Page 323 - E-KLIPING KETENAGAKERJAAN 6 AGUSTUS 2021
P. 323
Persyaratan tersebut, yakni pekerja atau buruh merupakan warga negara Indonesia (WNI) dan
dapat dibuktikan dengan nomor induk kependudukan (NIK).
Selanjutnya, pekerja atau buruh terdaftar sebagai peserta jaminan sosial tenaga kerja yang
masih aktif di Badan Penyelenggara Jaminan Sosial (BPJS) Ketenagakerjaan, dibuktikan dengan
nomor kartu kepesertaan sampai Juni 2021.
"Selain itu, pekerja atau buruh yang berhak mendapatkan bantuan harus mempunyai gaji atau
upah paling banyak sebesar Rp 3,5 juta," ujarnya di Jakarta, Kamis (5/8/2021).
Namun, ketentuan tersebut hanya berlaku bagi pekerja atau buruh yang bekerja di wilayah
dengan upah minimum provinsi (UMP) atau upah minimum kabupaten atau kota ( UMK ) lebih
besar dari Rp 3,5 juta.
Maka dari itu, persyaratan gaji atau upah tersebut menjadi paling banyak sebesar UMP atau UMK
dibulatkan ke atas hingga ratus ribuan penuh.
Sebagai contoh, UMK Karawang sebesar Rp 4.798.312,00 sehingga dibulatkan menjadi Rp
4.800.000.
"Persyaratan lainnya, yaitu pekerja yang bekerja di wilayah pemberlakuan pembatasan kegiatan
masyarakat (PPKM) level 3 dan level 4 yang ditetapkan pemerintah sebagaimana dalam Lampiran
I Permenaker Nomor 16 Tahun 2021," jelasnya.

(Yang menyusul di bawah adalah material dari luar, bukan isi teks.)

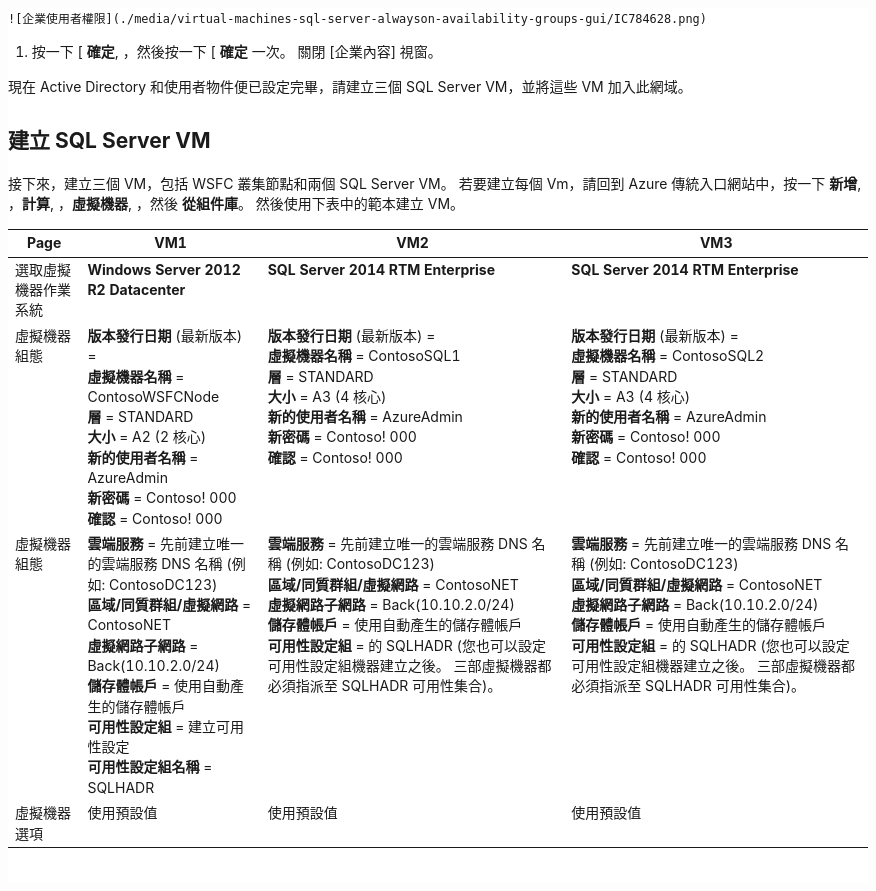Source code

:     ![企業使用者權限](./media/virtual-machines-sql-server-alwayson-availability-groups-gui/IC784628.png)

1. 按一下 [ **確定**, ，然後按一下 [ **確定** 一次。 關閉 [企業內容] 視窗。

現在 Active Directory 和使用者物件便已設定完畢，請建立三個 SQL Server VM，並將這些 VM 加入此網域。

## 建立 SQL Server VM

接下來，建立三個 VM，包括 WSFC 叢集節點和兩個 SQL Server VM。 若要建立每個 Vm，請回到 Azure 傳統入口網站中，按一下 **新增**, ，**計算**, ，**虛擬機器**, ，然後 **從組件庫**。 然後使用下表中的範本建立 VM。

|Page|VM1|VM2|VM3|
|---|---|---|---|
|選取虛擬機器作業系統|**Windows Server 2012 R2 Datacenter**|**SQL Server 2014 RTM Enterprise**|**SQL Server 2014 RTM Enterprise**|
|虛擬機器組態|**版本發行日期** (最新版本) =<br/>**虛擬機器名稱** = ContosoWSFCNode<br/>**層** = STANDARD<br/>**大小** = A2 (2 核心)<br/>**新的使用者名稱** = AzureAdmin<br/>**新密碼** = Contoso! 000<br/>**確認** = Contoso! 000|**版本發行日期** (最新版本) =<br/>**虛擬機器名稱** = ContosoSQL1<br/>**層** = STANDARD<br/>**大小** = A3 (4 核心)<br/>**新的使用者名稱** = AzureAdmin<br/>**新密碼** = Contoso! 000<br/>**確認** = Contoso! 000|**版本發行日期** (最新版本) =<br/>**虛擬機器名稱** = ContosoSQL2<br/>**層** = STANDARD<br/>**大小** = A3 (4 核心)<br/>**新的使用者名稱** = AzureAdmin<br/>**新密碼** = Contoso! 000<br/>**確認** = Contoso! 000|
|虛擬機器組態|**雲端服務** = 先前建立唯一的雲端服務 DNS 名稱 (例如: ContosoDC123)<br/>**區域/同質群組/虛擬網路** = ContosoNET<br/>**虛擬網路子網路** = Back(10.10.2.0/24)<br/>**儲存體帳戶** = 使用自動產生的儲存體帳戶<br/>**可用性設定組** = 建立可用性設定<br/>**可用性設定組名稱** = SQLHADR|**雲端服務** = 先前建立唯一的雲端服務 DNS 名稱 (例如: ContosoDC123)<br/>**區域/同質群組/虛擬網路** = ContosoNET<br/>**虛擬網路子網路** = Back(10.10.2.0/24)<br/>**儲存體帳戶** = 使用自動產生的儲存體帳戶<br/>**可用性設定組** = 的 SQLHADR (您也可以設定可用性設定組機器建立之後。 三部虛擬機器都必須指派至 SQLHADR 可用性集合)。|**雲端服務** = 先前建立唯一的雲端服務 DNS 名稱 (例如: ContosoDC123)<br/>**區域/同質群組/虛擬網路** = ContosoNET<br/>**虛擬網路子網路** = Back(10.10.2.0/24)<br/>**儲存體帳戶** = 使用自動產生的儲存體帳戶<br/>**可用性設定組** = 的 SQLHADR (您也可以設定可用性設定組機器建立之後。 三部虛擬機器都必須指派至 SQLHADR 可用性集合)。|
|虛擬機器選項|使用預設值|使用預設值|使用預設值|

<br/>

Ida menambahkan, BSU 2021 lebih diutamakan untuk pekerja atau buruh pada sektor industri
barang konsumsi, transportasi, aneka industri, properti, dan real estate, perdagangan, dan jasa,
kecuali jasa pendidikan dan kesehatan.
Dia juga menyebutkan, bantuan tersebut nantinya akan ditransfer ke rekening penerima BSU
melalui Bank Badan Usaha Milik Negara (BUMN), yaitu BRI, BNI, BTN, dan Mandiri.

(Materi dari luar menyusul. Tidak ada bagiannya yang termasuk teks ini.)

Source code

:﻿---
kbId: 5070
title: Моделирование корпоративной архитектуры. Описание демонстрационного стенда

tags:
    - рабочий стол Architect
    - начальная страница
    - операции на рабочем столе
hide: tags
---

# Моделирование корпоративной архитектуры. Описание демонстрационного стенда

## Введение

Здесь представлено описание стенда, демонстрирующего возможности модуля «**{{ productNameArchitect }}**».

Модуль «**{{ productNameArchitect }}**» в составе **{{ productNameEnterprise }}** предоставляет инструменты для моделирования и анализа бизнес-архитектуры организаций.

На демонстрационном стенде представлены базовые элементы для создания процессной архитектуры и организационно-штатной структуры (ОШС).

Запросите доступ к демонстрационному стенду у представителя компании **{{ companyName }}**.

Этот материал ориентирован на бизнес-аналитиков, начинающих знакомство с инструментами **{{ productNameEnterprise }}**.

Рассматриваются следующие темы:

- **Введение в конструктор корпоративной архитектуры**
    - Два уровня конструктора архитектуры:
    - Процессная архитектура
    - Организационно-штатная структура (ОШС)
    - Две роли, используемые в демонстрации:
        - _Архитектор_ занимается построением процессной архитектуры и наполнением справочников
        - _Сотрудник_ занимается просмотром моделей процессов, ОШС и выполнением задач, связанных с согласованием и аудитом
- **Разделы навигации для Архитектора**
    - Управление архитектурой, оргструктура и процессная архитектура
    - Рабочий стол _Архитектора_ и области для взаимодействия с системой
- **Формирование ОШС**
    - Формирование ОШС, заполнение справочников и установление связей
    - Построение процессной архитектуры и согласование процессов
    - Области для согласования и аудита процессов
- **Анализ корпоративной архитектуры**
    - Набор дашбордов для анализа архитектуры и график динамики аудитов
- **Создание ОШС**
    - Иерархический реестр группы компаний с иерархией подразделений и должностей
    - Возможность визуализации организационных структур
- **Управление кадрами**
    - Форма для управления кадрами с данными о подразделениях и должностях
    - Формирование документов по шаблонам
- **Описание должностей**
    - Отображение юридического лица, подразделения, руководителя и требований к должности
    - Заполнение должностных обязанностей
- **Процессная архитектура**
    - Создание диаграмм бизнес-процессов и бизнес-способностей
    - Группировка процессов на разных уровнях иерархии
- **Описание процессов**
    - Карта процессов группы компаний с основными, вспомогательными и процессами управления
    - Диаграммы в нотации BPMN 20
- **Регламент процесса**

"Pekerja atau buruh yang memenuhi seluruh persyaratan berhak mendapatkan bantuan sebesar
Rp 500.000 per bulan selama dua bulan yang dibayarkan secara sekaligus satu kali transfer,
sehingga total yang didapatkan penerima sebesar Rp 1 juta," ujarnya.